Michael Hollis: You bet, Jeff. It’s kind of a kind of a two sides to that equation. One side is obviously every well in the Permian Basin decline. So as you decline out over time, the decline rate reduces. So as the base production ages, the corporate decline will go down over time. And as we’ve reduced activity toward the second half of ’23 that will allow that base portion of the production to reduce its overall decline rate. So again, as you mentioned, it makes it easier to hold that production as well as to have a basis declining left that you can grow off of as you deploy capital. The other piece on the efficiency front for the capital efficiency kind of walk through that on slide 10, where we walk through where costs are today.
And as we’ve mentioned, we’re mainly focusing on co-developing the A and lower Spraberry. They are our two highest rate of return and capitally efficient zones, as well as the cost for services and tangibles are going down as well as the efficiency of the drilling and completion side going up over time. So yes, do we see 2024 from a capital dollar utilized to what we get out of it being much more efficient than where we’ve been in the past? Absolutely.
Jack Hightower: Will that start to show through in your — in the DD&A rate, Mike or Steve?
Michael Hollis: So DD&A rate — and let me give just a little bit of clarity about DD&A rate and for HighPeak versus peers. So again, almost all of the growth that we’ve had at high peak has been through the drill bit. So by nature alone, there you will have a higher DD&A rate. Typically, if you bought something you would classify some large amount of that price being lease hold that gets distributed across all of your PUDs as well as your PDP. We only do it through the drill bit. We take a lot of our leasing calls and divide that only by the proved reserves for those wells. We’ve also built out life of the field infrastructure, and that’s obviously very front end weighted to the life of the company. And most all of those calls are in now and again divided by just our proved reserves.

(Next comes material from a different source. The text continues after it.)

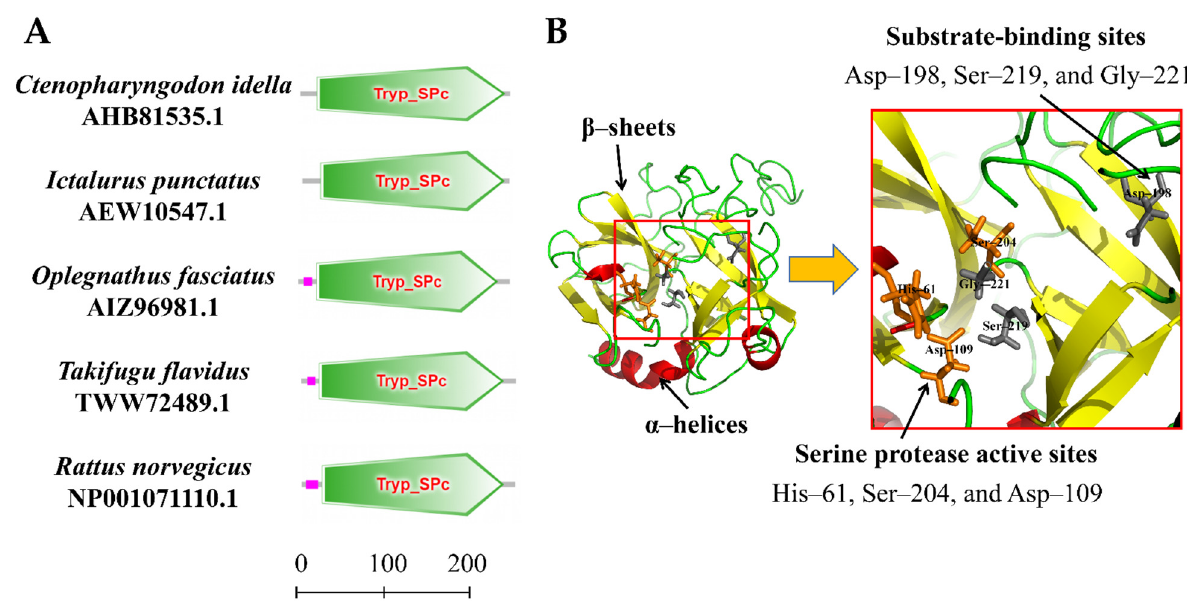
Figure 4. Protein domains and three-dimensional structure of Ci Df. ( A ) Protein domains of Dfs from Ctenopharyngodon idella , Ictalurus punctatus , Oplegnathus fasciatus , Takifugu flavidus , and Rattus norvegicus were compared. Tryp_SPc represents the trypsin-like serine protease. The scale on the bottom margin indicates amino acid number. ( B ) In the three-dimensional structure of Ci Df, the catalytic sites are colored in orange, and the substrate-binding sites in gray.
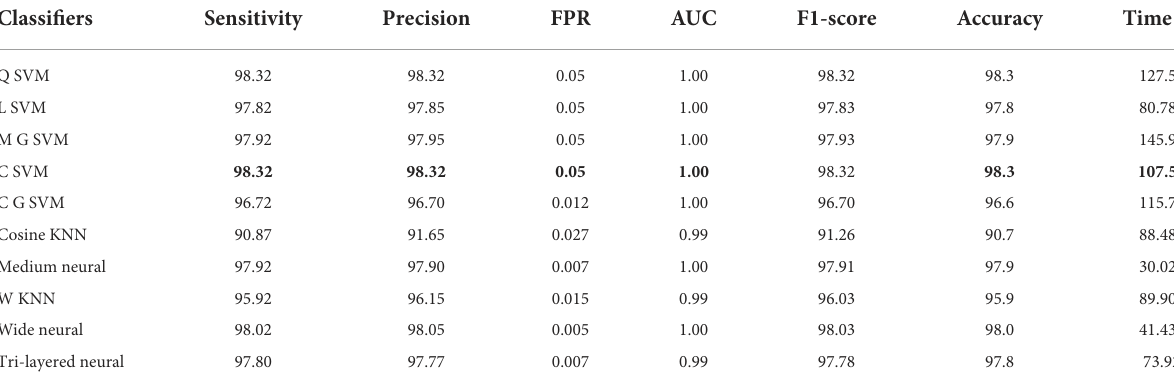
TABLE 6 Proposed features fusion method results on chest X-ray dataset.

And then you even go to the BOE mix that HighPeak has, although it’s very, very valuable because it’s very oily and very little gas that’s got a very depressed pricing today, it’s fewer BOEs. So again, if we were producing at the same kind of mix and generating the same EBITDA as our peers and had an 86,000 BOE a day kind of number to point to the same EBITDA, that, again, just by itself would reduce our DD&A down into the $18 range. And then as we continue to infill and drill these wells, that leasehold as well as the infrastructure dollars that are already allocated in our DD&A numbers today will get diluted with reserves that had virtually none of those costs associated with it. So to your point, over time, as we continue to drill these wells our DD&A will continue to trend down and look more similar to what your other operators in the area are at today.
Operator: Thank you. This concludes today’s conference call and thank you for participating. You may now disconnect.